If you are concerned about your beans, the key thing to do is to dig up some beans and check them out.  Healthy beans are going to be firm and white.  You can get some green or green/purple/red on the top parts once they are exposed to light.

Healthy soybean seedling

The cotyledons (the 2 halves of the seed) will point downward until the growing stem pulls them out of the ground, then they will flip up and grow on.  Small holes in the cotyledons can be a sign of insect feeding, but unless the growing point (at the end of the cotyledons where they attach to the stems) is affected, the plant will likely survive.  Significant browning (ignore dirt on the root) or a mushy feel to the stem or cotyledons is not a good sign and indicates the seedling likely won’t survive.

Crusting could be a concern in some fields after the rains we’ve had.  Just remember that beans can push through an awful lot (especially in 15” or 30” rows where the plants are closer together and can help each other push out).  If you feel you need to do something about a heavy crust, running an empty no-till drill over the field will probably do more good than a rotary hoe.  If the crust is tough enough to impede the beans, the rotary hoe likely won’t crack it either.  Make sure you check where the beans are at before you try either option though, as beans that are just knuckling through the ground are very susceptible to being snapped off and killed.  There are two common signs that crusting is causing the seedling beans a problem: 1 – if your beans have excessive swelling just below the crook of the seedling (i.e. it is swollen significantly just below the crook compared to the rest of the stem down to the root) this can indicate bean is trying to grow, but being stopped by the crust.  Once the beans have a lot of this swelling they won’t be able to continue growing up.  The 2nd sign is if the beans that are starting to leaf out underground.  This usually follows swelling and at this point the seedling likely won’t survive.

Soybean seedling leafing out underground

So if your bean seedlings are still firm and white, the stems aren’t swelling and you don’t have a severe crust you should be good.  All you can (and should) do is to sit back and wait for the warm (hot) weather to let your beans get growing.

▸ **WHAT YOU NEED TO DO**
• a. Condense the paragraph of the soybean seedling text that begins "The cotyledons (the 2 halves of the seed)" into a short bulleted list that keeps its main facts.
• b. In the soybean seedling text between "Soybean seedling leafing" and "beans get growing.", inclusive, replace "beans" with "soybeans" and give that passage.

▸ **INPUT DATA**
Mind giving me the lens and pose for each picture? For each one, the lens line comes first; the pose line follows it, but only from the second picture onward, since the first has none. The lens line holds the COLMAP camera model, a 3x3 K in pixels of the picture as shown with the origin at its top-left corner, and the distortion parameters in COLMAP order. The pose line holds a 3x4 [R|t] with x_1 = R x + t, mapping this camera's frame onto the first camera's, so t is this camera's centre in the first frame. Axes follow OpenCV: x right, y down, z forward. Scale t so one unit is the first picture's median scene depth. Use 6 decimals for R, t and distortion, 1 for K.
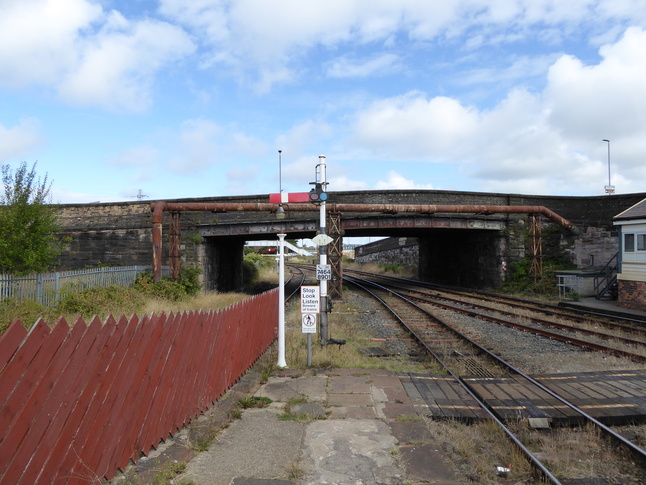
lens RADIAL K [[462.1, 0, 322.9], [0, 462.1, 244.4], [0, 0, 1]] dist [0.046863, 0.002813]
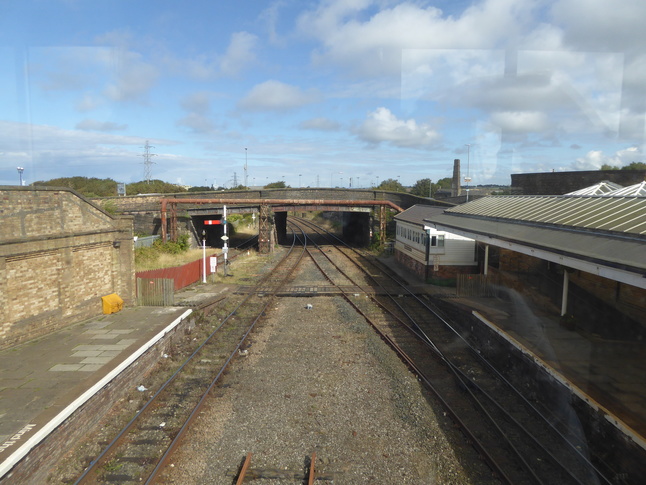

▸ **PROBLEM SOLUTIONS**
• a.
- Cotyledons (the two halves of the seed) point downward until the growing stem pulls them out of the ground. Then they flip up and grow on.
- Small holes in the cotyledons can indicate insect feeding. The plant will likely survive unless the growing point, where the cotyledons attach to the stem, is affected.
- Significant browning (not counting dirt on the root) or a mushy stem or cotyledons indicates the seedling likely won't survive.

• b.
Soybean seedling leafing out underground

So if your bean seedlings are still firm and white, the stems aren’t swelling and you don’t have a severe crust you should be good.  All you can (and should) do is to sit back and wait for the warm (hot) weather to let your soybeans get growing.